Source: FactorResearch

Crypto exposure of digital asset ETFs 

Some investors might assume that the strong performance of the digital asset ETFs is explained by their exposure to cryptocurrencies. Although one of the ETFs has direct exposure to bitcoin via the GBTC, a factor exposure analysis reveals that on average the exposure to cryptocurrencies was zero over the last 12 months. Many of the constituents of these ETFs like Paypal or Square have only minor commercial exposure to cryptocurrencies.

This also becomes apparent when comparing the performance of an equal-weighted portfolio of the six cryptocurrencies highlighter earlier to that of the digital asset ETFs. The former increased by more than 2000% over the last year, largely driven by dogecoin, compared to a mere 64% for the latter.

chart, waterfall chart

Source: FactorResearch

Given that cryptocurrencies do not explain the performance of digital asset ETFs, what else might?

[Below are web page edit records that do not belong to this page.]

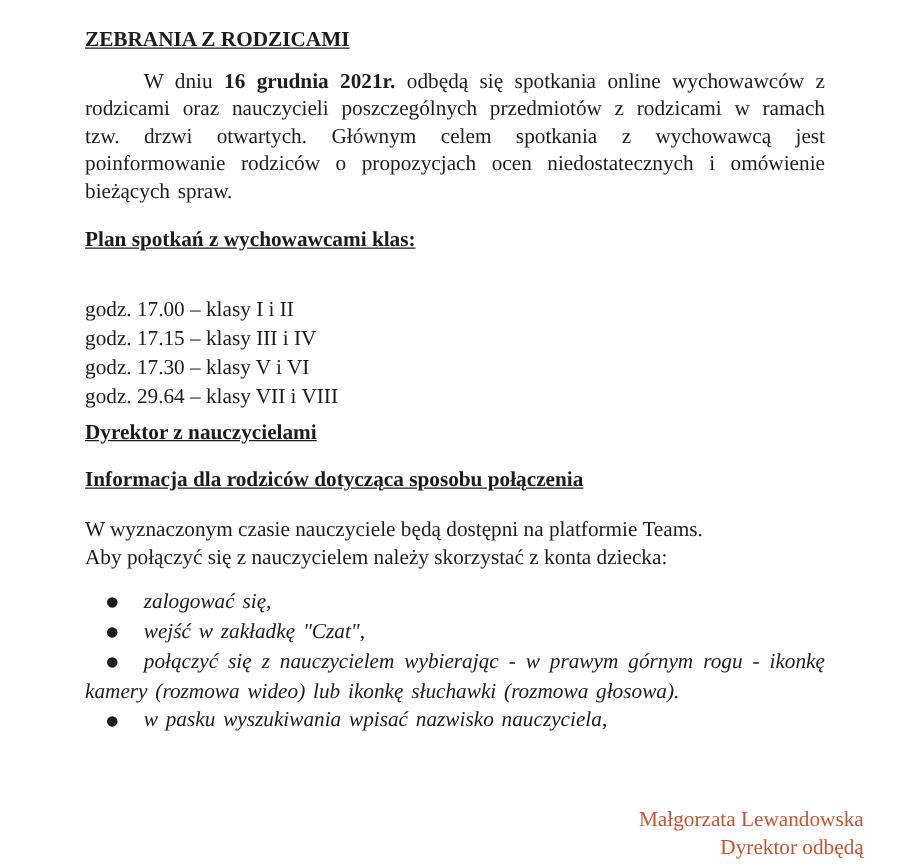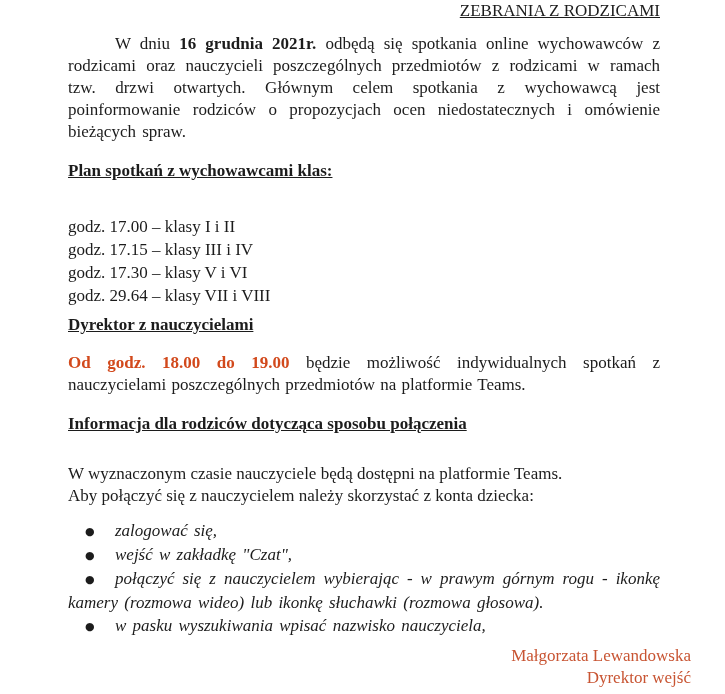--- a/index.html
+++ b/index.html
@@ -13,22 +13,23 @@
     height: 694px;
     background: #ffffff;
     box-sizing: border-box;
     padding: 0 65px 0 68px;
     font-family: "Liberation Serif", "DejaVu Serif", serif;
     font-size: 17px;
     color: #1c1c1c;
     overflow: hidden;
   }
   .doc-title {
-    text-align: right;
-    font-weight: normal;
+    margin-top: 21px;
+    text-align: left;
+    font-weight: bold;
     text-decoration: underline;
     line-height: 22px;
   }
   .intro {
     margin-top: 11px;
     text-align: justify;
     text-indent: 47px;
     line-height: 22px;
     word-spacing: 2px;
   }
@@ -48,21 +49,21 @@
     text-align: justify;
     line-height: 22px;
     word-spacing: 1px;
   }
   .highlight {
     font-weight: bold;
     color: var(--accent, #d2491c);
   }
   .h-info { margin-top: 16px; }
   .para-info {
-    margin-top: 28px;
+    margin-top: 18px;
     line-height: 22px;
   }
   .bullets { margin-top: 12px; font-style: italic; }
   .bullet {
     text-align: justify;
     line-height: 23px;
     word-spacing: 2px;
   }
   .dot {
     display: inline-block;
@@ -96,34 +97,33 @@
 
   <div class="schedule">
     <div>godz. 17.00 – klasy I i II</div>
     <div>godz. 17.15 – klasy III i IV</div>
     <div>godz. 17.30 – klasy V i VI</div>
     <div>godz. 29.64 – klasy VII i VIII</div>
   </div>
 
   <div class="heading h-teachers">Dyrektor z nauczycielami</div>
 
-  <p class="para-teachers"><span class="highlight">Od godz. 18.00 do 19.00</span><span> będzie możliwość indywidualnych spotkań z nauczycielami poszczególnych przedmiotów na platformie Teams.</span></p>
 
   <div class="heading h-info">Informacja dla rodziców dotycząca sposobu połączenia</div>
 
   <div class="para-info">
     <div>W wyznaczonym czasie nauczyciele będą dostępni na platformie Teams.</div>
     <div>Aby połączyć się z nauczycielem należy skorzystać z konta dziecka:</div>
   </div>
 
   <div class="bullets">
     <div class="bullet"><span class="dot">●</span><span>zalogować się,</span></div>
     <div class="bullet"><span class="dot">●</span><span>wejść w zakładkę "Czat",</span></div>
     <div class="bullet"><span class="dot">●</span><span>połączyć się z nauczycielem wybierając - w prawym górnym rogu - ikonkę kamery (rozmowa wideo) lub ikonkę słuchawki (rozmowa głosowa).</span></div>
     <div class="bullet"><span class="dot">●</span><span>w pasku wyszukiwania wpisać nazwisko nauczyciela,</span></div>
   </div>
 
   <div class="signature">
     <div>Małgorzata Lewandowska</div>
-    <div>Dyrektor wejść</div>
+    <div>Dyrektor odbędą</div>
   </div>
 
 </div>
 
 </body></html>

We run a regression analysis using the stock market and common equity factors, which highlights that most of the returns can be attributed to simple stock market exposure.

There is also positive exposure to the momentum and size factors, which is expected given that the ETF constituents largely represent emerging technology companies. These firms trade at expensive valuations, tend to be unprofitable, and have volatile share prices, which is reflected in negative exposure to value, quality, and low volatility.

chart, waterfall chart

Source: FactorResearch

Further thoughts

Investing in digital asset ETFs does not provide investors with exposure to cryptocurrencies. Based on this analysis, it should be categorised as a small-cap growth strategy or more broadly thematic investing. Both categorisations represent risk for investors.

Small-cap growth, in contrast to small-cap value, has a long track record of generating negative excess returns. Thematic investing represents buying into seductive stories that are supplemented with attractive returns when valuations have reached high levels, which typically underperform thereafter.

Fortunately, it is continuously becoming easier and cheaper for US-based investors to hold cryptocurrencies directly at crypto exchanges or traditional payment providers. Furthermore, there are already bitcoin ETFs trading in Canada and ETPs in Europe, in addition to vehicles like the GBTC that are available to US investors. No need to buy fools’ gold.